The present invention relates to a device for solidly connecting a part, such as an osteosynthesis plate, to a support, such as a bone mass. The device has at least one fixing component taking the form of a threaded rod or screw passing through an aperture or hole in the plate. The hole includes a ring belonging to the plate such that it can lock the screw after it is screwed into the support material. The plate can be in the form of a spherical acetabular cup shell for contacting the natural acetabulum.
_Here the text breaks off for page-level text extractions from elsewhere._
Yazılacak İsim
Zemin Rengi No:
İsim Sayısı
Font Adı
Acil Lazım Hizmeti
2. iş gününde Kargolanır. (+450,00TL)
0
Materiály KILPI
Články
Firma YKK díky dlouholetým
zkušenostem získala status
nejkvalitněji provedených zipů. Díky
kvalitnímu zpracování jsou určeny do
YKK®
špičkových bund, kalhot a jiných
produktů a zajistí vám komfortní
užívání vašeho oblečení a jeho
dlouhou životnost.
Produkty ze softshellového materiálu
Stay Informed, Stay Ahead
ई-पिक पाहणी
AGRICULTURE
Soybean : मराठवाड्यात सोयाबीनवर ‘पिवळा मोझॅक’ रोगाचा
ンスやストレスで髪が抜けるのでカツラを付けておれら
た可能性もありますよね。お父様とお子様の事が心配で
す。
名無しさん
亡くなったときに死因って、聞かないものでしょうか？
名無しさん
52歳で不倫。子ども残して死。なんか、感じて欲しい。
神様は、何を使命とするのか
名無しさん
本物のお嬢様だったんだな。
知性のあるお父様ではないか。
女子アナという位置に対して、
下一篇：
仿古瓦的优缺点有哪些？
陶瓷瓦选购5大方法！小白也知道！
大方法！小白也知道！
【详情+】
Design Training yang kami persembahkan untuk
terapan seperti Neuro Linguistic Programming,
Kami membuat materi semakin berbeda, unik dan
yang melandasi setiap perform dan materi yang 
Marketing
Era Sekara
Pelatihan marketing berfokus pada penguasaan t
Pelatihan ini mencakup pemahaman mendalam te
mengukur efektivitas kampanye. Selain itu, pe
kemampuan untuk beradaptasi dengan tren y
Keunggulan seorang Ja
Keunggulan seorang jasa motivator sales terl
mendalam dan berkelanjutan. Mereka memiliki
Screw-and-plate osteosynthesis systems must allow immobilizing one or more bone fragments in reference to others. It is known to use spherical-head screws cooperating with a spherical housing housed in a plate and bringing the plate into compression over the bone until the friction of the plate on the bone stabilizes the assembly. These assemblies allow choice of the angle of implantation of screws during the operation and causing a return movement and a compression of a detached bone fragment. Certain of these systems allow, due to the oblong shape of the aperture, made in the plate, compression of one bone fragment on another. The shortcoming of these systems is their low resistance to compression stresses exerted parallel to the plane of the plate.
Use is also known of a second generation of screw-and-plate systems called monoaxial-locking and polyaxial-locking systems in which the strength of the assembly no longer depends on compression of the plate on the bone but on a fixation of the screw in the plate. These systems allow achieving assembly away from the bone with, for the more elaborate ones, the possibility of choosing the angle of implantation of screws during the operation while achieving strength sufficient for postoperative stresses.
One example of monoaxial-locking device is described in patent FR-A-2,739,151. One such device comprises a plate traversed by tapped tapered holes in which are wedged the tapered threaded heads of the screws at the end of tightening. One such system that achieves locking by wedging of a tapered thread into a tapped tapered hole has, as a problem, the fact that as the screw is engaged simultaneously in the plate and in the bone, the possible distance between plate and bone may no longer be reduced. Drawing back a bone fragment is thus impossible. Because of this, the distance between the plate and the bone must be set before the installation of the screw, which is sometimes difficult.
In existing monoaxial mechanisms, bone anchoring is sometimes improved by the introduction of screws with the axes between them not being parallel. However, unlike the divergent course a tension normal to the plate does not cause the latter to pull out. To achieve such orientation of the screws, the plate to be fixed to the support can be provided with holes with axis non-orthogonal to the surface of the plate such that the orientation of the screw is provided by the orientation of the hole in the plate. The surgeon then has no freedom concerning the orientation of the screw to be fixed. This predetermined orientation may sometimes prove to be incompatible with anatomical constraints. Moreover, existing devices do not allow the plate and the support, such as the bone, to be brought together optimally without impairing coaxiality between axis of the plate and axis of the internal thread.
One example of a polyaxial locking mechanism is specifically described in patent FR-A-2,790,198. One such device comprises a plate equipped with a ring expanding radially during the threading of the screw to allow immobilization of the ring and then of the screw inside the hole of the plate. The expansion of the ring is obtained by a tapered threading of the screw and of the internal bore of the ring. A similar system is also shown in U.S. Pat. No. 5,954,722.
A system is likewise known through patent DE 100 39 767 comprising a ring with spherical external shape being able to be adjusted inside a plate comprising a spherical housing. The ring is traversed by a screw, whose head is housed in a bore of the ring. No blocking system is described for the screw.
U.S. Pat. Nos. 6,235,003 and 6,575,975 relate to a system comprising a ring whose outside shape is spherical, orientable inside a plate comprising a spherical housing. The ring is traversed by a screw, whose head is housed in a cylindrical bore of the ring. Locking is obtained by expansion of the head of the screw using an additional tapered screw.
Finally, U.S. Pat. No. 5,531,554 relates to a system comprising a malleable-collar screw. The collar is restricted when it is driven into a tapered hole on the plate until it spreads beyond the said hole, since it expands due to elasticity to prevent the screw from being removed. Return movement of the collar of the screw to its initial shape also inhibits axial displacement of the screw in the sense of an extraction of the screw from the bore in the plate.
It should be noted that other systems achieve locking by introduction under force of the threaded head of the screw in the housing of the plate. The force necessary for the deformation of the material in the housing is significant. Moreover, risks from detachment of metal particles cannot be ruled out.